Sick Chicken...

Scbagwell04

Hatching
5 Years
Apr 14, 2014
4
0
7
One of our 5 chickens is acting very strange the last couple of days. 2 days ago she laid an egg but never got out of the hen box. I went in and took the egg out and she still didn't get out. The next day, she was still in there. I took her out and put her on the ground and she walked around and flew abit to get away from me so I left her alone. A little while later she went back into the box. Today I picked her up and her belly feathers are all gone...

Anyone else experience this with a sick chicken? :(
 
She sounds broody; not necessarily sick, to me.
I noticed the same thing earlier last month. I went to clean the coop and she would NOT get out. Ran around screaming and wouldn't leave the best box. Turned out she's broody, and is currently on day 20 of sitting.
 
My leghorn did that, she pulled out all her feathers from vent to breast so she was 1/2 nakey. She was trying to set on eggs, go broody. She would sit on nest and only move off if I made her and collected eggs. After no eggs she would run around doing her crazy chicken things. Not all the eggs are fertile yet as Roo still trying to perfect his technique.

For your hen I would make sure she is eating and drinking. Or put her in a wire bottom cage for air to get to her bottom to break her from being broody 2-3 days.

For my hen I checked her over for mites/lice didn't find anything. Sat and watched her to make sure others weren't pecking her feathers out. They had also been wormed in January. She would stand in nest and yank the feathers out, even pin feathers. The feathers were tucked into the nesting material. The other hens would lay in the nest, arrange the material and sometimes eat the feathers.

She kept trying to be broody for quite awhile. I put her down when she was severly injured from a rat or weasel that got in the coop. The Roo Dino and 3 others were injured not badly chasing it out, fur was stuck in their claws. They only had small scratches compared to the broken dislocated wing, bites on thigh, and broken bones in the foot of leghorn. She put up a heck of a fight protecting the nesting area.

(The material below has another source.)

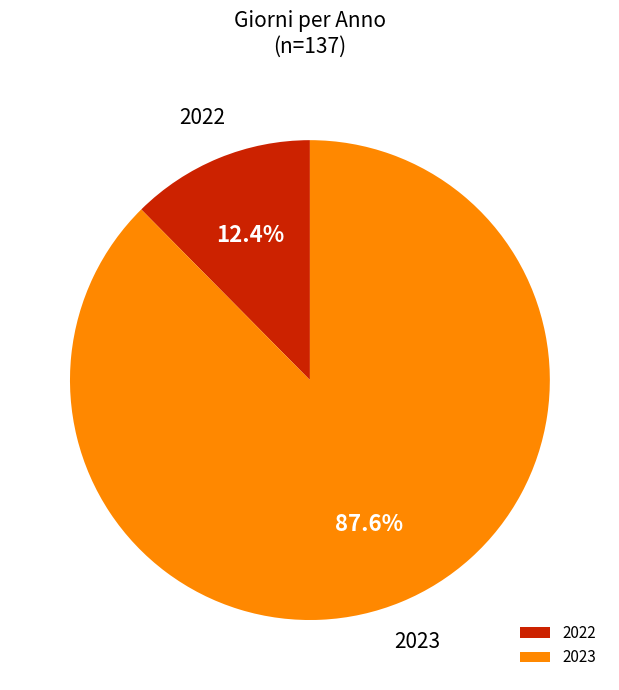

Is there any slice that represents more than half of the pie?

Yes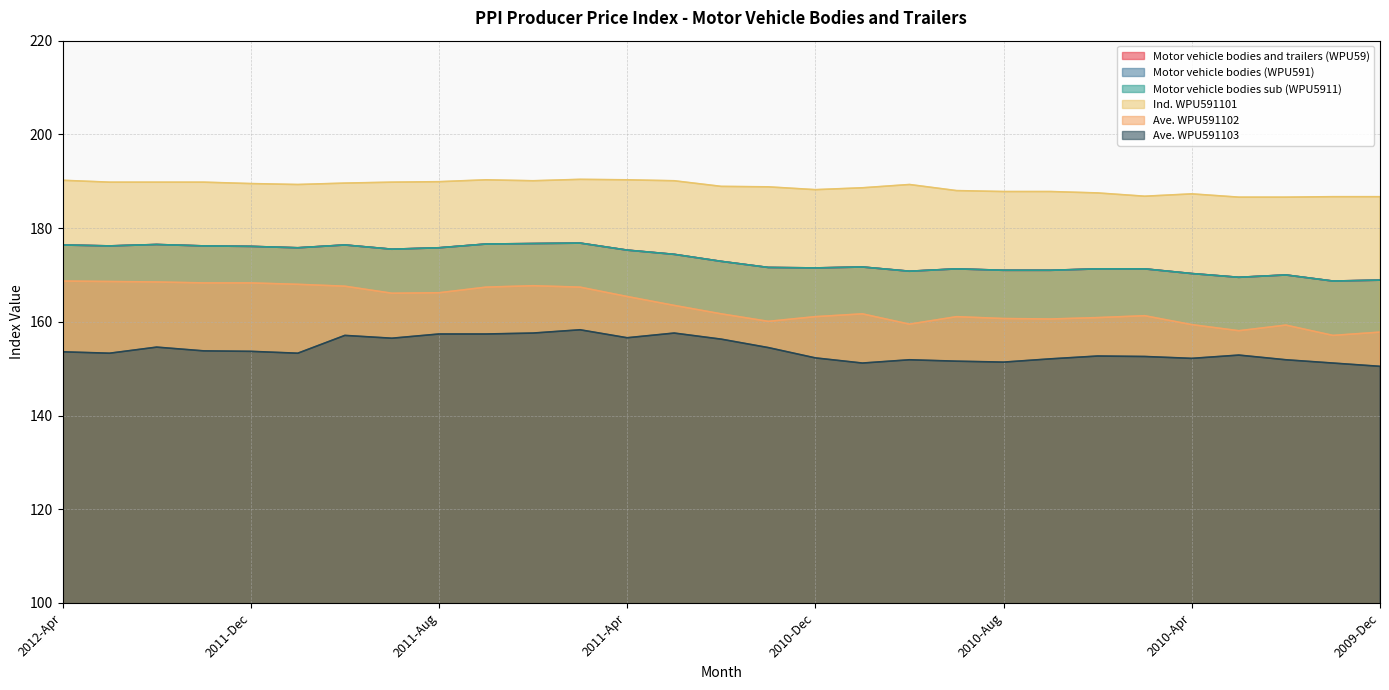

True or false: Ave. WPU591102 and Motor vehicle bodies sub (WPU5911) cross at least once.

False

Miss her crazy antics, she taught me a lot about caring for sick, injured, vent gleet, sour crop, foreign object in crop ( was a piece of domed plastic about size of a nickel, no idea what it was) egg bound, she taught me that and more. Too bad she was the crazy hen of the flock.
 
Broody hens normally pluck their bellies so that their skin makes good warm contact with the eggs. Perfectly normal broody behavior.

Now you have to break her of it if you don't want her sitting eggs.